Radio microphone and in-ear-monitor users around the country are checking their equipment for compliance following the recent TV frequency re-stack and associated sell-off of bandwidth by the Australian Federal Government.

Users have to check their inventory for compliance, and replace equipment that would no longer reliably function or be legally operable after the frequency changeover. For large institutions such as Hillsong Church, this was a major project across three states and more than a dozen locations, all with different radio spectrum requirements.

Hillsong took the opportunity to evaluate the current market offerings in radio microphones and in-ear-monitors before they replaced their inventory. Hillsong services are verbally and musically dynamic, with worship leaders, singers and musicians all relying on their radio devices to get their message heard. A radio microphone used by a pastor must provide excellent clarity to the congregation, while Hillsong’s platinum-selling worship bands feature some of Australia’s finest vocalists and musicians, who test the dynamic range of any radio device.

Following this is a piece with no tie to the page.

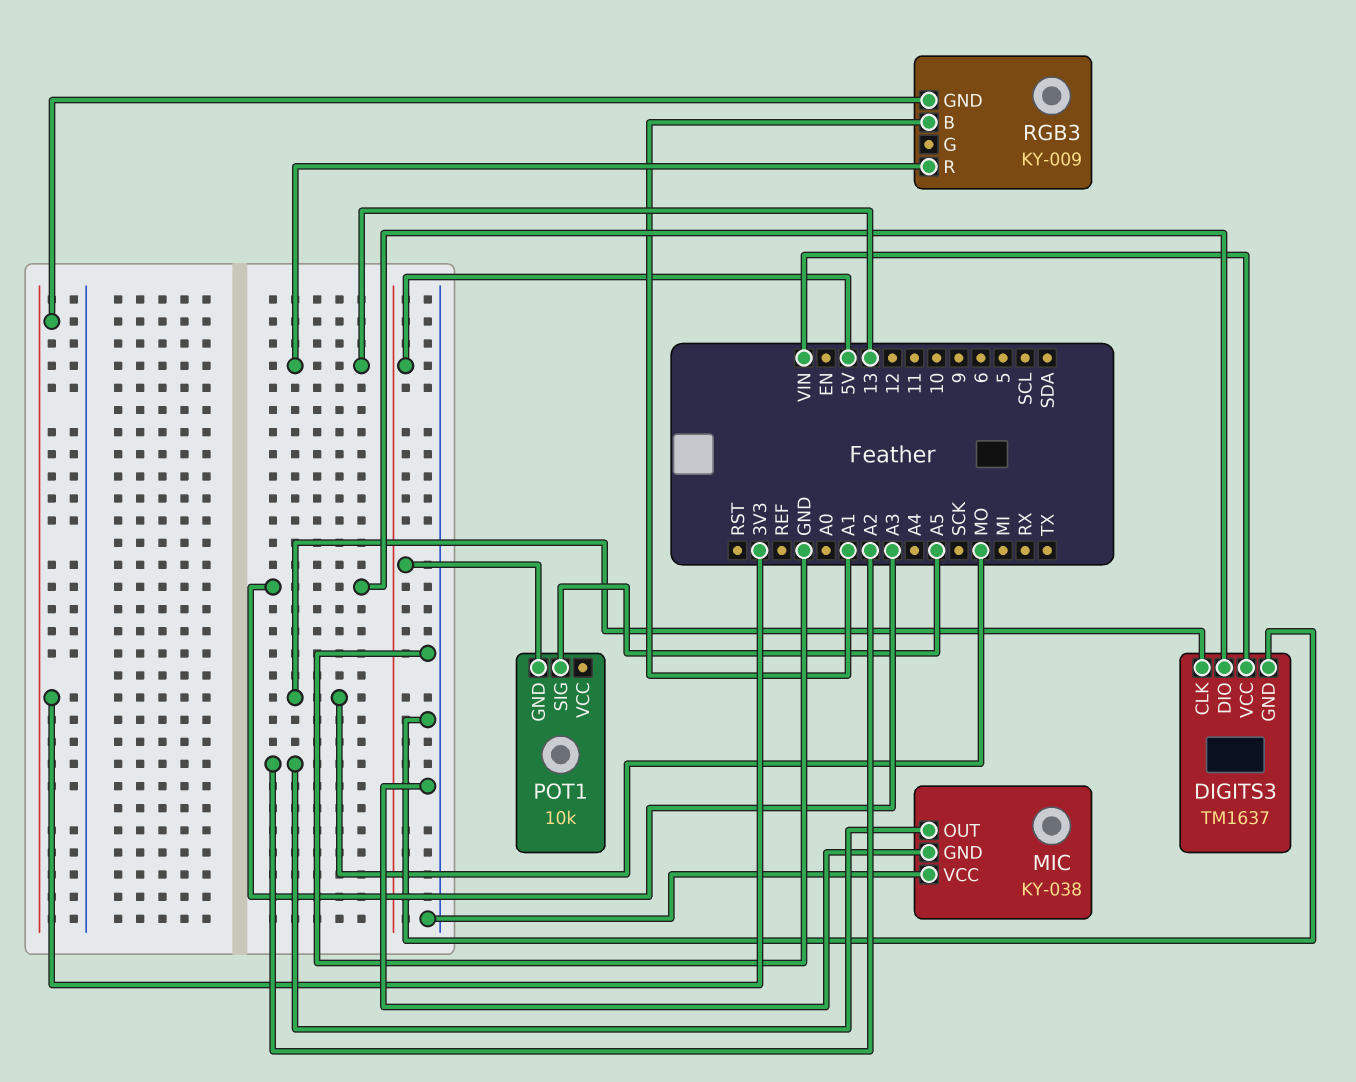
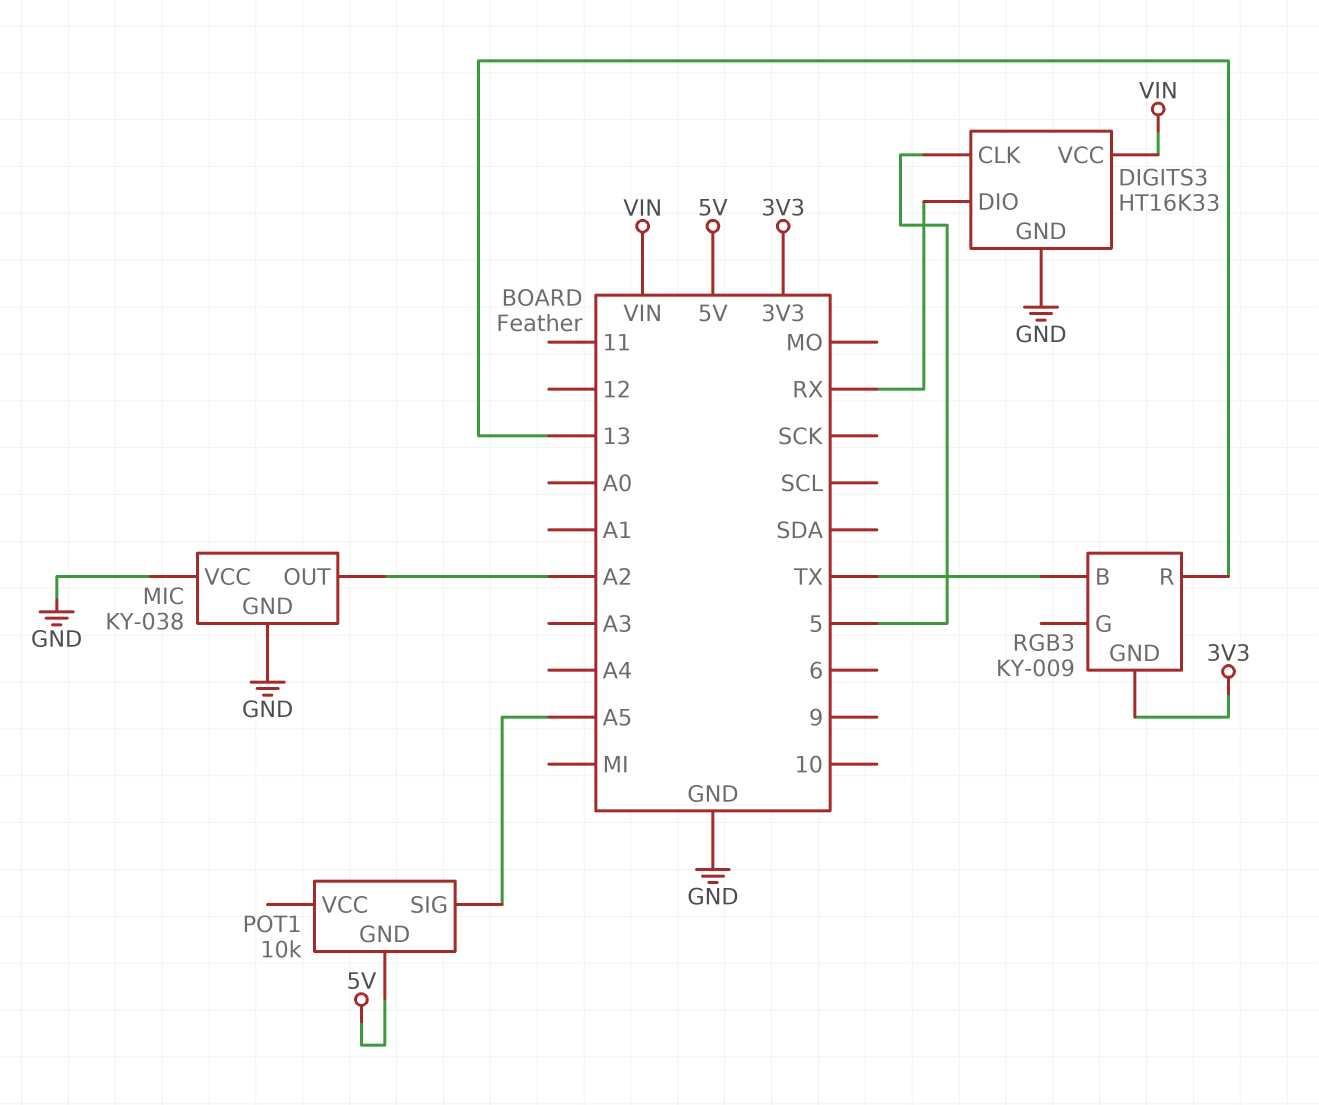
DIGITS3: TM1637 -> HT16K33
DIGITS3 pin CLK: MO -> 5
DIGITS3 pin DIO: A3 -> RX
RGB3 pin B: A1 -> TX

Steve Le Roux, Facilities Project Manager at Hillsong, oversaw the process of evaluating the equipment throughout the organisation and preparing for the looming frequency changeover. He approached all of Hillsong’s campuses and extension services and got a list of their radio equipment. They were able to determine from the list that they needed to replace the radio devices at all the campuses.

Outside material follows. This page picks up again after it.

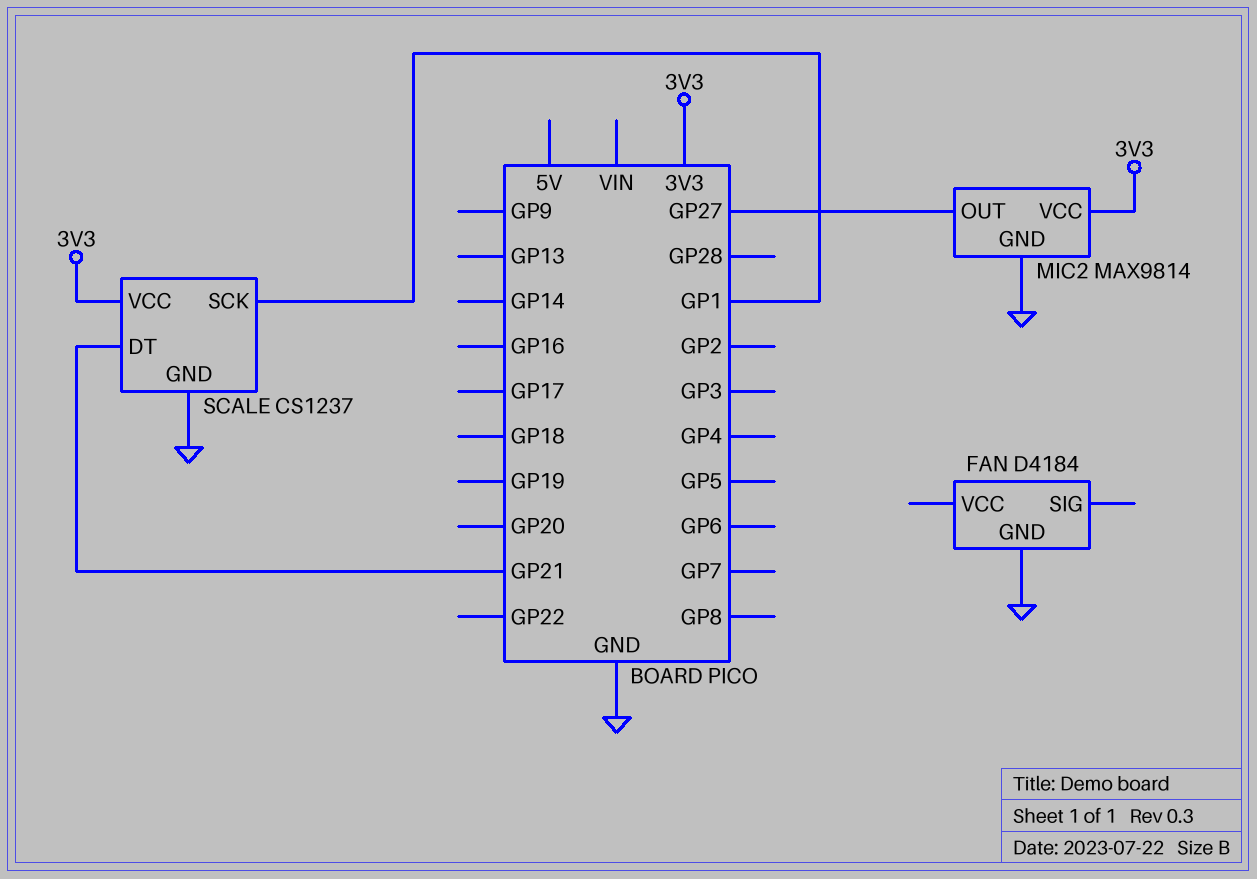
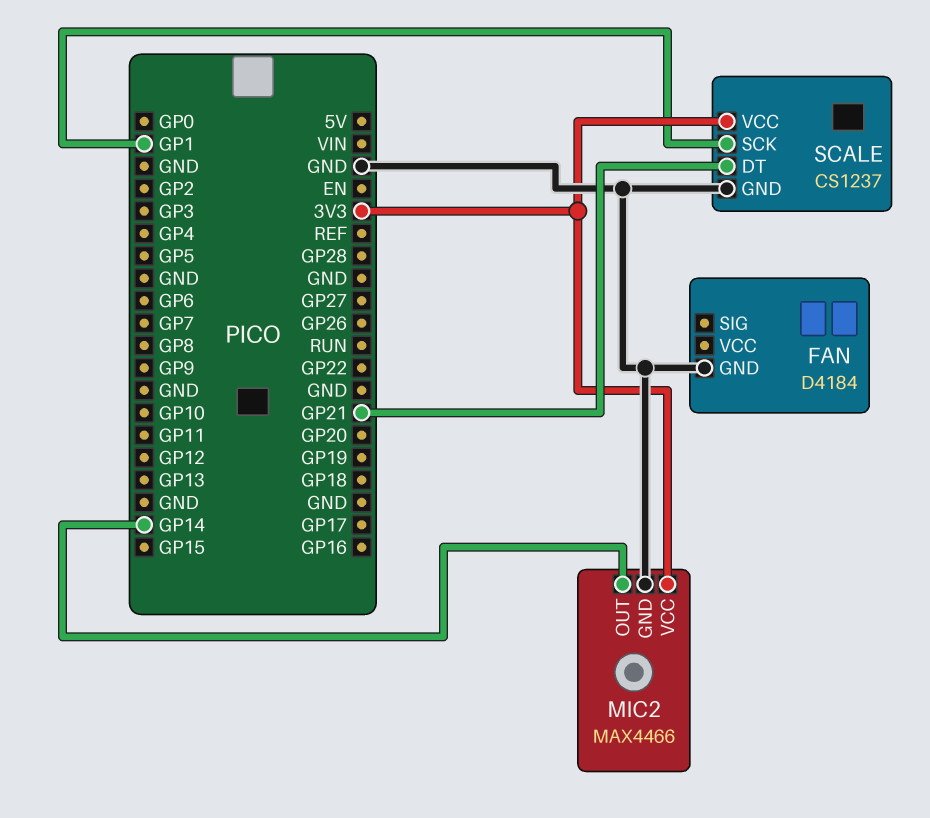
MIC2: MAX9814 -> MAX4466
MIC2 pin OUT: GP27 -> GP14

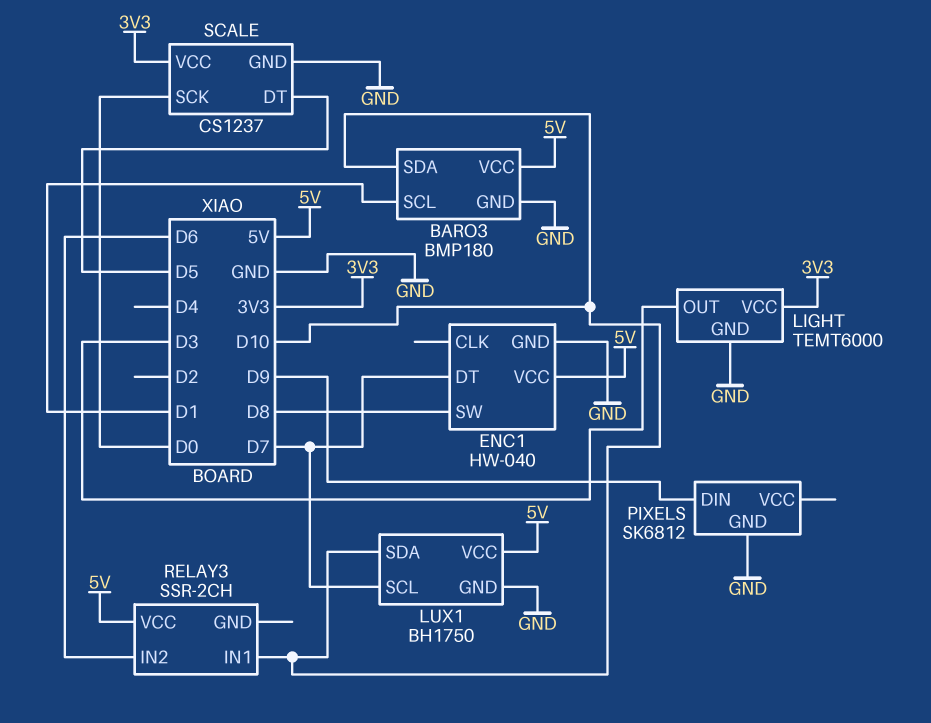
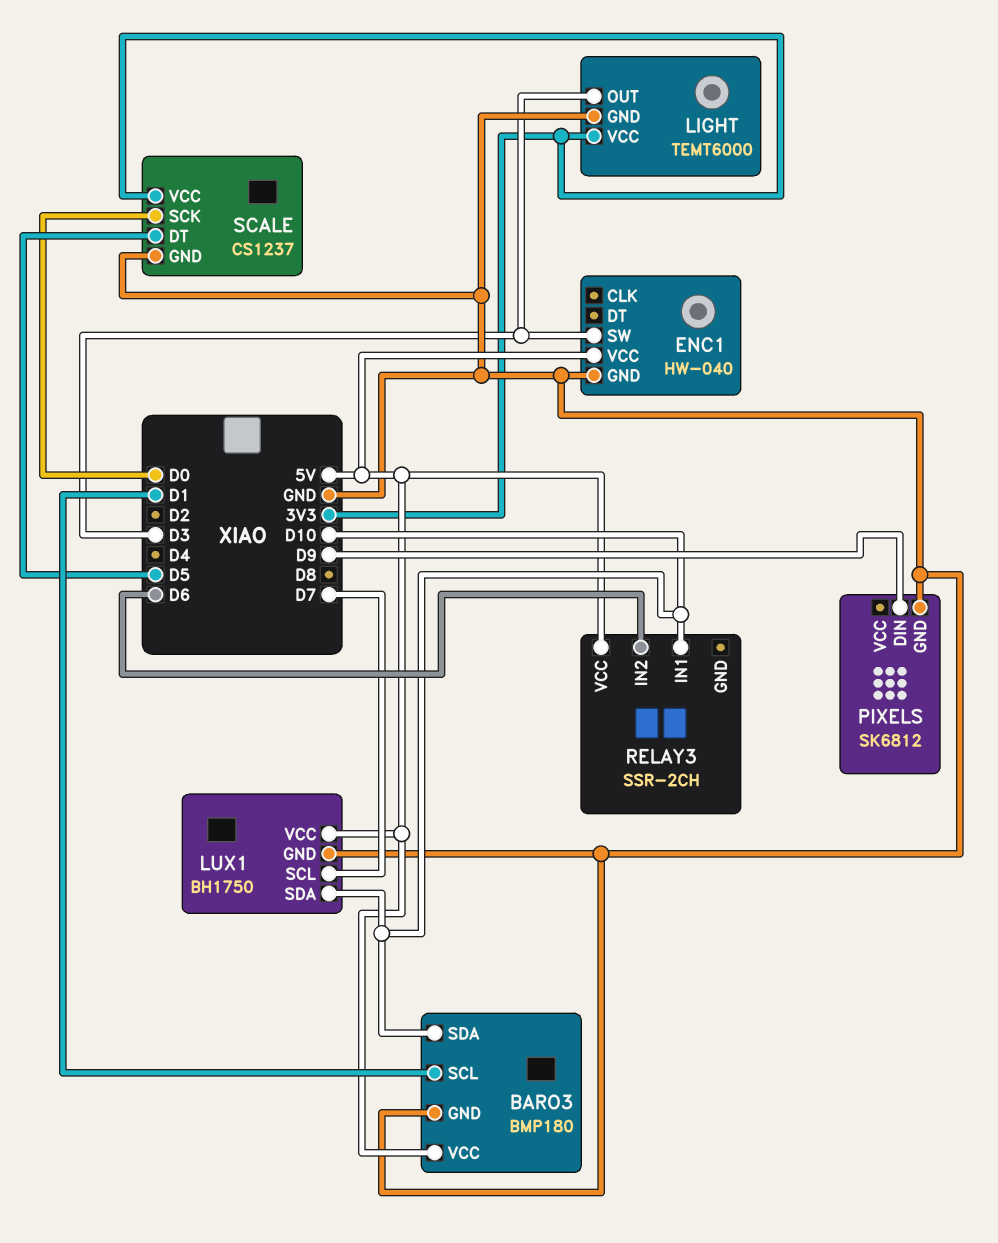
ENC1 pin DT: D7 -> none
ENC1 pin SW: D8 -> D3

Since the changeover represented a major financial as well as logistical undertaking, the Hillsong team were thorough in their assessment of both technical performance and overall costs. After assessing all the major players, they identified Jands and Shure for the equipment supply.

Across Hillsong’s locations, the technical team decided on a combination of Shure UHF-R, ULX-D, and QLX-D radio microphones, along with PSM 300, PSM 900, and PSM 1000 in-ear-monitors. They selected ULX-D for all the campuses except Baulkham Hills, where they stayed with UHF-R.

Reid Wall from Hillsong’s Brisbane campus wanted really reliable RF performance; he explained that he needed to confidently put all microphones and in-ears on stage and know they were not going to drop out. He was impressed by the PSM 1000s, especially their RF performance since there was no intermittent RF interference. He notes that the PSM 1000s are a game-changer for wireless IEM.

To complement the new in-ear systems in Brisbane, Reid added a combination ULX-D and QLX-D wireless microphone systems. He is also happy to be managing everything in Shure’s Wireless Workbench RF management software. Being able to monitor every mic and in-ear system with one piece of software that also functions as the coordination and control software is really handy.

Sonic and RF performance was important, but ongoing operating costs were also taken into account. Hillsong enthusiastically adopted the option of rechargeable Lithium-Ion batteries across the Shure range, simplifying battery management, reducing environmental impact and saving the organisation money in the long-term.

Jands provided extensive support to Hillsong during the rollout, including RF engineering to ensure correct frequency allocation at every site and region. Using Shure’s Wireless Workbench software, Hillsong executed scans in each campus. The scans were sent to Jands’ Jeff MacKenzie, and Peter Twartz, who coordinated each campus’ frequency allocation. The entire installation was accomplished without any issues.